This is not directed at anyone in particular, since, I have banned the use of the word” bad” in my classes. I encourage my students to think in terms of deeper, rather than bad or good. In other words, if something about your painting is disturbing you, I recommend you isolate it, describe the problem as specifically as possible and identify exactly what needs to change and how you plan to change it.
Here’s a great BLOG by a great painter who understands the process beautifully.
Otherwise, get off your own back. Nothing can be accomplished when you’re beating yourself up. And if someone else is beating you up, you must ask them to stop as well. Unless he/she too, can very specifically break down the problem for you, in terms you can understand. Actually, it needs to be in terms your poor defenseless right brain can understand.
The first thing I advise, when you feel the critic emerging from his resting place, gagged and locked away in the closet, is to put down the brush and step away from the painting. Problems often aren’t as big as they seem with a little distance. And then, if the critic insists on ruining our parade, he too must follow the rules as stated above.

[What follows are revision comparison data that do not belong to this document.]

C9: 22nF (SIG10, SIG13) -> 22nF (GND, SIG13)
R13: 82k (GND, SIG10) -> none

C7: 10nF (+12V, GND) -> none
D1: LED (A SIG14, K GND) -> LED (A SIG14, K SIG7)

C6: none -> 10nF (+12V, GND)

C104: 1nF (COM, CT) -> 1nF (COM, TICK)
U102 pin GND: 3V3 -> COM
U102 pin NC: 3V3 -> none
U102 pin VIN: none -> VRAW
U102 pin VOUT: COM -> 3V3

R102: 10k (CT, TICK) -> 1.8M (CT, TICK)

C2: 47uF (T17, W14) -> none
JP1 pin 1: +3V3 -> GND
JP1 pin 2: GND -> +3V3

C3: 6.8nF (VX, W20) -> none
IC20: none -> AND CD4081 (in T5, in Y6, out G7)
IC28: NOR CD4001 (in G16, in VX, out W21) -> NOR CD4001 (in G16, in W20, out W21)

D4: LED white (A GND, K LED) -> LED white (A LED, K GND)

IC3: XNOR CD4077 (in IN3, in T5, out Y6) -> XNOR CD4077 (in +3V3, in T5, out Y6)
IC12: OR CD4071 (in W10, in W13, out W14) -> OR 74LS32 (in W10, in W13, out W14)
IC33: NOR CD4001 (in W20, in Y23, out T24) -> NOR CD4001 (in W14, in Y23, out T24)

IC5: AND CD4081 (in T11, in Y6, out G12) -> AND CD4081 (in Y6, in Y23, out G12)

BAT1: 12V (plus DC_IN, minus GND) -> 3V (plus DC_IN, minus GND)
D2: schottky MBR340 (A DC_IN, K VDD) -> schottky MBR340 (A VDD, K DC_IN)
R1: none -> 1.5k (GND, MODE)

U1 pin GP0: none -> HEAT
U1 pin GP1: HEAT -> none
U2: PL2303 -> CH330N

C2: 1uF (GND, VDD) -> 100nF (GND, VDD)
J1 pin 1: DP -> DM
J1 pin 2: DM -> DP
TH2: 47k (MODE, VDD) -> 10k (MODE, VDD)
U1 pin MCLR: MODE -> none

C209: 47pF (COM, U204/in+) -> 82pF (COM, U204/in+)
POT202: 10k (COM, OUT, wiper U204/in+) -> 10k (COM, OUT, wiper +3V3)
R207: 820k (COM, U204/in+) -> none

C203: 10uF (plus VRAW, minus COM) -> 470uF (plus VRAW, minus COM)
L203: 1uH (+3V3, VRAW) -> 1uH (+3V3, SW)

I once presented a seminar called “Using observational drawing as a springboard into creativity,” something like that. In a room filled with people who had never drawn before in their entire lives, one woman stood up and appointed herself as the critic of the class and proceeded to attack the others. I asked her to leave. The creative process is not the time for a critic to be tearing things apart. It is a critic-free zone. For everything there is a season. The critics will always be there. But, don’t forget we all need a safe place to try new things, to boldly go where no one has gone before.